> From: owner-openssl-us...@openssl.org On Behalf Of Jakob Bohm
> Sent: Thursday, 11 October, 2012 10:45

> On 10/11/2012 4:16 PM, redpath wrote:
> >
> > Well the situation is I have a file which has been signed 
> for its contents.
> > This signature
> > is used to verify the authentication of the file. The 
> signature works great
> > but I want to use
> > best practices to package the signature. A PKCS7 was 
> suggested. So I assume
> > I can extract this signature from the PKCS7 to verify the 
> file contents
> > which I create the message digest SHA2 from.
> 
> This sounds like you want a "detached" PKCS#7 signature, where the 
> PKCS#7 structure itself contains some meta-information about the file
> (such as what hash algorithm to use and what date the signature was
> made), but not the actual file contents.
> 
> Detached PKCS#7 signatures are very common, this is how PKCS#7 is used
> with signed (but not encrypted) e-mails, Microsoft Authenticode 
> signatures and many other uses.
> 
> The function families suggested to you also contain functions that can
> generate and validate detached PKCS7 signatures.
> 
Yes. PKCS#7 is now officially Cryptographic Message Syntax (CMS), 
much like SSL is now officially Transport Level Security (TLS).
We often still use the old names loosely to mean both, 
but when implementing you may need to be more precise.

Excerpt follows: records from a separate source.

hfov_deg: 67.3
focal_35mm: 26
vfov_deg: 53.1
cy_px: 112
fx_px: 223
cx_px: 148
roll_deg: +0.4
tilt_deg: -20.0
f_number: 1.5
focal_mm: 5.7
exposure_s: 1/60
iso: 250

> > Is there something I am missing here. Just want to use best 
> practices.
> > The challenger has the file and the PKCS7 (signature) to verify the
> > contents. The challenger has the
> > public key.
> >
> It is currently considered "best practice" to provide the public key
> in the form of an X.509 certificate issued by someone the challenger
> probably trusts with the ability to independently verify that you are
> who you say you are.  This will be provided to the challenger in two
> places (that must agree):
> 
That "someone" is called a Certificate Authority or CA. 
The cert should be from a CA the "challenger" (this is usually 
called verifier or relier) *does* trust; the issue is whether 
the signer knows, at signing time, who the reliers are or will be 
and what CAs they do or will trust. If you do know, use that; 
otherwise you must guess. With PKCS7/CMS signed-data you can 
generate and include multiple signatures on the same data; 
these could be signatures using 2 (or 5 or 42) different certs 
that different reliers do or are expected or hoped to trust.

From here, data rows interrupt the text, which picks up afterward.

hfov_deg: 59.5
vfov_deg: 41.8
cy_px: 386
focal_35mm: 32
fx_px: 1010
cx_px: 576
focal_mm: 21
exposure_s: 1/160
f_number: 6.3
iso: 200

> 1. Inside the PKCS#7 structure (there is a field specifically 
> for that).
> 
The PKCS7/CMS SignerInfo always includes a field to *identify* 
the signing key, usually by issuer+serial of the signer's cert.
Signed-data *may* also include copies of any or all certs the 
relier(s) may need, starting with the signer's cert and going 
up the chain as necessary or desired.

> 2. Separately over a trusted delivery mechanism (so the challenger has
> another reason to be certain he has the proper public key to trust
> with signing the file contents).
> 
Not (normally) the signer's cert. A main feature of certs is 
they are signed and thus tamperprotected and authenticable, 
and so can be transmitted and/or stored without authentication 
or integrity protection. 

What does need to be passed to the relier(s) in a trusted way 
is the CA *root*, or other trust anchor, for the signer's cert. 
For public CAs like Verisign, this is usually done by the relier 
application or system installing a vendor-chosen set of public 
roots, which may be manually adjusted if necessary. E.g. 
Windows does this, and Firefox, and Java. Windows occasionally 
pushes updates as well, if you use Windows autoupdate (or one 
of Microsoft's enterprise updaters), which you pretty much 
must to handle the stream of security fixes in Windows.